Keeping judiciary independent

Published On: September 16, 2020 01:05 PM NPT By: Birendra Madai

Birendra Madai

Birendra Madai

The contributor for Republica.

Judicial independence is an essential feature of liberal democracy.The United Nations Basic Principles on the Independence of the Judiciary provide that it is the duty of all governmental and other institutions to respect and observe the independence of the judiciary.

Recently former Deputy Inspector General of police, Ranjan Koirala, who was serving sentence on charge of murdering his own wife, was freed following the decision of the Supreme Court on June 29. The court reduced his jail term to eight years and six months, waving 11 years. This particular incident has raised the question of whether the judiciary is acting independently or it is being influenced by other factors. Public faith on judiciary is waning because of such controversial decisions.

Our constitution has envisaged “an independent, impartial and competent judiciary.” Article 20(9) states that, “Every person shall be entitled to a fair hearing from an impartial, independent and competent court or judicial authority.”It implies that no organs of government should influence in its decision making.

Countries deal with the concept of judicial independence through different means of judicial selection.In India, the president is required to consult the governors of concerned states during the judge appointment process for high courts. In South Africa, a fundamental aspect of the judicial service commission is that it maintains representation from provincial actors, ensuring that their voices are not only accounted for, but are also guiding discussions related to their localities. In Canada, independent judicial advisory committees have been introduced at the provincial level, to foster dialogue between local and federal actors. In Nepal, we have Constitutional Council (CC) and Judicial Council (JC) for appointing chief justice and other judges.

After the restoration of democracy in 1990, the constitution promulgated thereafter adopted the concept of the ‘judicial council.’ This was lauded as an exemplary model for the judicial appointment in South Asia. The JC consisted of a majority of judges (three judges out of five members) in 1990. Current constitution has the provision of a five-member judicial council comprising Chief Justice as an ex-officio chairman, minister of law, senior-most judge of the Supreme Court, a senior advocate and a jurist appointed by the president.

Legal and constitutional experts have called this structure flawed. According to them, in such structure politicians can easily influence decision-making and that if it is not revamped, it could pose a serious threat to the independence of judiciary.The principle role of the independence of judiciary is to uphold rule of law, check and balance, constitutionalism  and protection of fundamental rights of the people. And it should not fail on this.

These cherished goals can be achieved only if all institutions of the state dispense their functions with dedication and devotion and pay heed to the constitutional mandates.Without judicial independence liberties of people in democracy cannot be protected and the country might descend to anarchism and dictatorship.

In Nepal, efforts for establishing independent judiciary date back to 1951 when Pradhan Nyayalaya Act was enacted.

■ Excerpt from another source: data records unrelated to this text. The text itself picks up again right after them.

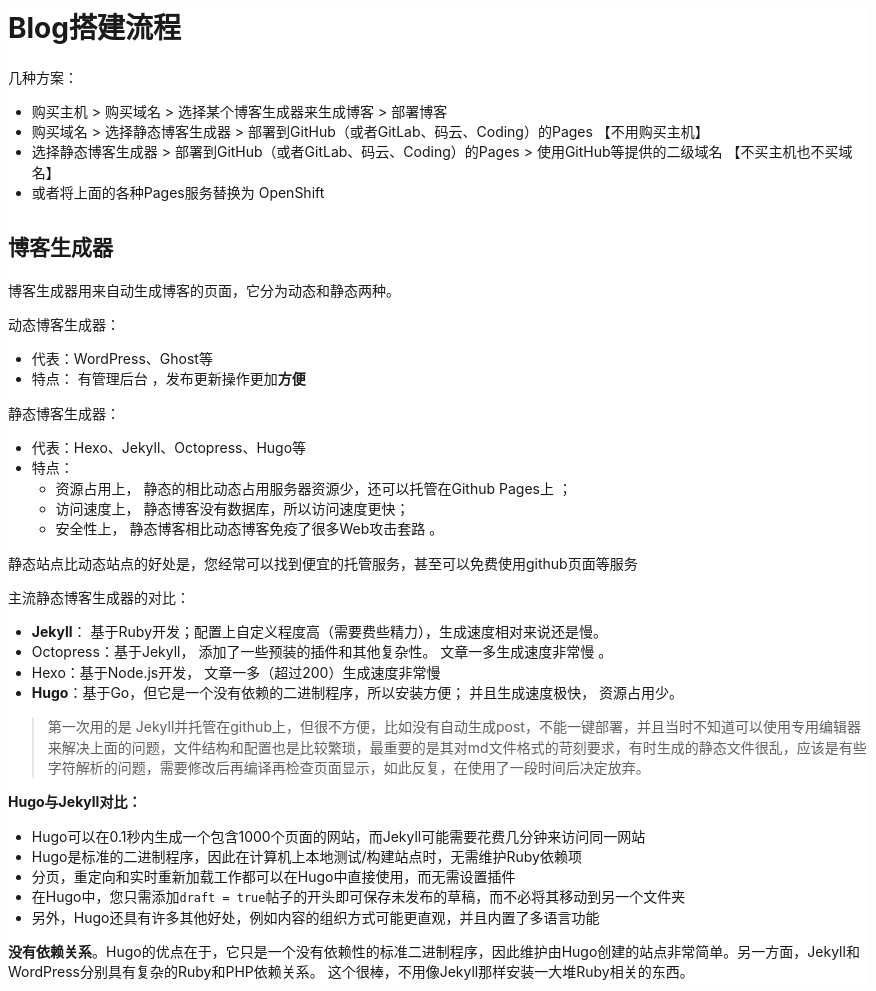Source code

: # Blog搭建流程



几种方案：

- 购买主机 > 购买域名 > 选择某个博客生成器来生成博客 > 部署博客
- 购买域名 >  选择静态博客生成器 > 部署到GitHub（或者GitLab、码云、Coding）的Pages 【不用购买主机】
- 选择静态博客生成器 > 部署到GitHub（或者GitLab、码云、Coding）的Pages > 使用GitHub等提供的二级域名 【不买主机也不买域名】
- 或者将上面的各种Pages服务替换为 OpenShift



## 博客生成器

博客生成器用来自动生成博客的页面，它分为动态和静态两种。

动态博客生成器：

- 代表：WordPress、Ghost等
- 特点： 有管理后台 ，发布更新操作更加**方便**

静态博客生成器：

- 代表：Hexo、Jekyll、Octopress、Hugo等 
- 特点： 
  -  资源占用上， 静态的相比动态占用服务器资源少，还可以托管在Github Pages上 ；
  -  访问速度上， 静态博客没有数据库，所以访问速度更快；  
  - 安全性上， 静态博客相比动态博客免疫了很多Web攻击套路 。



 静态站点比动态站点的好处是，您经常可以找到便宜的托管服务，甚至可以免费使用github页面等服务 



主流静态博客生成器的对比：

- **Jekyll**： 基于Ruby开发；配置上自定义程度高（需要费些精力），生成速度相对来说还是慢。
- Octopress：基于Jekyll， 添加了一些预装的插件和其他复杂性。 文章一多生成速度非常慢 。
- Hexo：基于Node.js开发， 文章一多（超过200）生成速度非常慢 
- **Hugo**：基于Go，但它是一个没有依赖的二进制程序，所以安装方便； 并且生成速度极快， 资源占用少。 



> 第一次用的是 Jekyll并托管在github上，但很不方便，比如没有自动生成post，不能一键部署，并且当时不知道可以使用专用编辑器来解决上面的问题，文件结构和配置也是比较繁琐，最重要的是其对md文件格式的苛刻要求，有时生成的静态文件很乱，应该是有些字符解析的问题，需要修改后再编译再检查页面显示，如此反复，在使用了一段时间后决定放弃。



**Hugo与Jekyll对比：**

- Hugo可以在0.1秒内生成一个包含1000个页面的网站，而Jekyll可能需要花费几分钟来访问同一网站
- Hugo是标准的二进制程序，因此在计算机上本地测试/构建站点时，无需维护Ruby依赖项
- 分页，重定向和实时重新加载工作都可以在Hugo中直接使用，而无需设置插件
- 在Hugo中，您只需添加`draft = true`帖子的开头即可保存未发布的草稿，而不必将其移动到另一个文件夹
- 另外，Hugo还具有许多其他好处，例如内容的组织方式可能更直观，并且内置了多语言功能



**没有依赖关系**。Hugo的优点在于，它只是一个没有依赖性的标准二进制程序，因此维护由Hugo创建的站点非常简单。另一方面，Jekyll和WordPress分别具有复杂的Ruby和PHP依赖关系。 这个很棒，不用像Jekyll那样安装一大堆Ruby相关的东西。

It provided that its decision shall be recognized as irrefutable. It was replaced by Supreme Court Act five years later.

The constitution of 1990, for the first time, recognized the principles of separation of powers and empowered the top court with the power of judicial review over the judicial, quasi-judicial or other state actions. After the formal end of the decade-long armed conflict, the Comprehensive Peace Agreement also reiterated the importance of an independent and competent judiciary.

The current constitution has clear provisions regarding powers of judiciary. There are three tiers of court: supreme, high and district courts. Supreme Court has the final right to interpret the constitution.All the powers to appoint judges in the Supreme Court, high courts and district courts are vested in the JC, while the judicial staffs’ appointment, transfer, and disciplinary actions are under the purview of the judicial service commission.Similarly, the constitution has provided the clear provisions regarding conditions of service and facilities of chief justice and other judges.

According to the current system, judges alone do not constitute majority in the JC, which means political parties can always influence. Besides, constitutional experts have argued time and again that supervision of constitutional bodies by the parliamentary committees was against the principle of checks and balances and independence of judiciary.

The recommendations of appointment made by the Constitutional Council can be challenged in the Supreme Court but since the chief justice is a member of the CC, experts question how the apex court can take action.

On April 30, 2017, ruling Nepali Congress and Maoist party filed an impeachment motion suspending SushilaKarki, Nepal’s first woman chief justice, accusing her of bias and interfering with executive powers. This was seen as the attack on the court by the political parties. Similarly, controversies regarding date of birth and educational qualification of then chief justice GopalParajuli was again a travesty of the fact that many highly qualified judges have been dismissed over less qualified candidates.

Political interference and nepotism in the judge appointment process has adversely affected court verdicts.The judicial council, rather than focusing on representatives with clear political backgrounds, should have independent actors from politics, academia or professional institutions. The judicial council should include actors from provincial structures such as provincial governments, province bar associations or province-level representatives from academia.

Wider public debate on the future structure and process of the judge appointment system is essential to ensure that the transparency, accountability, competence, independence, and fairness of the judges and the judiciary is maintained.

Nepal’s judiciary has become a subject of criticisms in recent years. Measures should be taken to ensure its independence and impartiality.